Aubergine Lasagne

PREP TIME: 15mins

COOKING TIME: 60mins

Super easy, no fuss lasagne, which cooks and bakes all in one pan.

The slow cooked aubergine and tomato sauce is so versatile and I love how creamy the aubergines go when steamed this way. If you don’t feel like making a lasagne, freeze the sauce into individual portions

Swaps: You can use any type of pasta shape or gluten free variety. You can use any cheese or more cheese. Mozzarella scattered before baking will be delicious.

Serving Suggestion:

I love to serve this with a simple green salad

Ingredients:

  • 3 medium aubergines, halved lengthways
  • 2 onions, diced
  • 6 cloves garlic, finely sliced
  • 3 tablespoons olive oil
  • 1 cup water
  • 1/4 cup chopped parsley
  • 1/2 tspn dried chilli flakes (or to taste)
  • 1 lemon zest
  • 2 x 400g tins plum tomatoes
  • 200g dry lasagne sheets, I used gluten-free
  • grated plant-based or vegetarian parmesan to serve

Method:

  1. Place a large shallow casserole with a lid on a med heat. Add the aubergines and onions, 1 cup of water, 1 teaspoon salt and pepper, cook, covered for 20minutes on a medium heat. The aubergines should be completely soft and easily mashed.
  2. Preheat oven to 200c.
  3. Remove the lid and when most of the liquid has cooked away, make a well in the middle of the casserole.

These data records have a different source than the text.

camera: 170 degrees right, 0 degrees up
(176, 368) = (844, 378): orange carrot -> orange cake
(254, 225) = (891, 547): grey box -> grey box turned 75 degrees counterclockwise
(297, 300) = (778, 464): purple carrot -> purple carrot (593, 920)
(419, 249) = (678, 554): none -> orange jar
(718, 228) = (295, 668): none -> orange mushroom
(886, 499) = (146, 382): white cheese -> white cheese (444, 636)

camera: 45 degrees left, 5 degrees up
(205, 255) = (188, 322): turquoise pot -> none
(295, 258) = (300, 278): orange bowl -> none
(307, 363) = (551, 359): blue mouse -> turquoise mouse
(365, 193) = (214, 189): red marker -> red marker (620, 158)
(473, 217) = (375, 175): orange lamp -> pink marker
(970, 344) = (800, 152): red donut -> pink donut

Add 3 tablespoons of oil, the garlic, chilli and 1/2 the herbs, cook for 5 minutes. Grate in the lemon zest.
  4. Add the tomatoes (crushing them) and fill one can with water, add this too, simmer for 10 minutes, stirring occasionally and season to perfection.
  5. Add the pasta sheets, one sheet at a time, by nestling the sheet into the sauce (using tongs), repeat with all the sheets making sure that the sheets are covered with sauce.
  6. Bake for 40 minutes until the pasta is soft. Season with olive oil and add the herbs. Serve with parmesan and a small side salad.